Natural ventilation (NV) systems are becoming increasingly popular as they improve indoor air quality (IAQ) and reduce building energy usage. However, predicting future NV rates is a challenging issue for NV and hybrid systems, which combine NV with mechanical ventilation. The variability of NV due to building features and indoor/outdoor environmental changes makes it difficult to define the timing and approach of optimal NV system control in individual and multiple spaces.
This study proposes hybrid ensembled transfer learning (HETL) to predict NV rates between building spaces with varying physical features and climates. Two experimental scenarios were designed to compare the performance of the proposed and baseline methods. Differences in environmental feature relevance before and after model transfer were explored to provide an in-depth insight based on the Sharply Additive Explanation (SHAP) approach.

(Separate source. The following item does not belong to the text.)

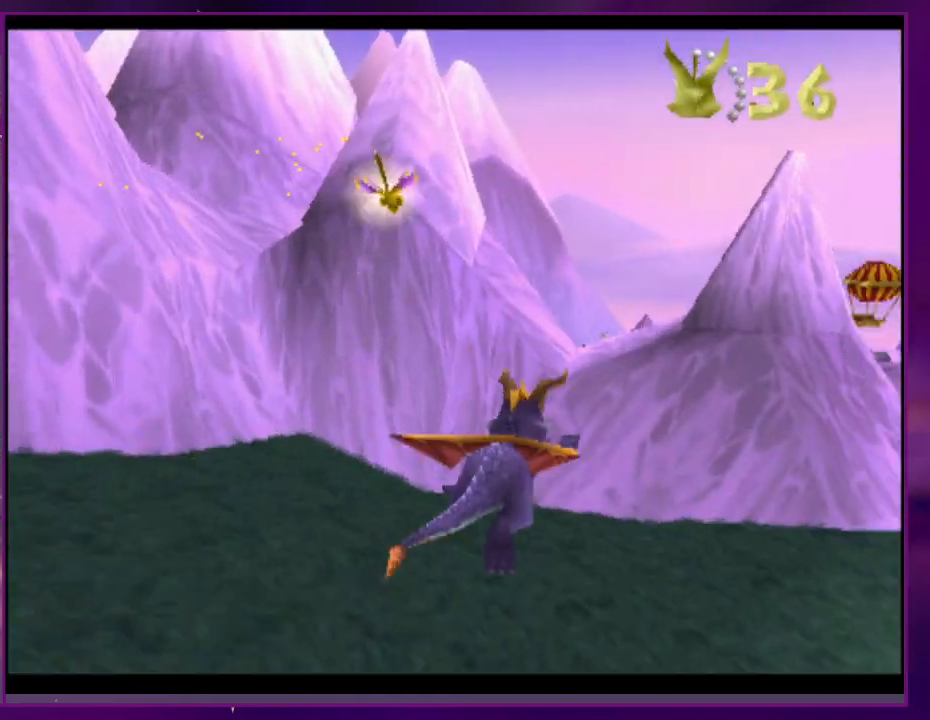
{"dt_ms": 500, "buttons": ["DPAD_RIGHT"], "events": []}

For all the error metrics considered in this work, namely MAE, RMSE, and MAPE, HETL outperformed the baseline models including standalone and conventional transfer learning strategies.
Transfer learning, coupled with hybrid ensemble techniques, can ensure favorable transfer performance, even if source and target offices lack data. This study provides useful insights into the prediction of NV rates based on predictive models for large-scale building settings, such as a city or community, where the same climate is shared and energy-efficient thermal designs are highly desirable.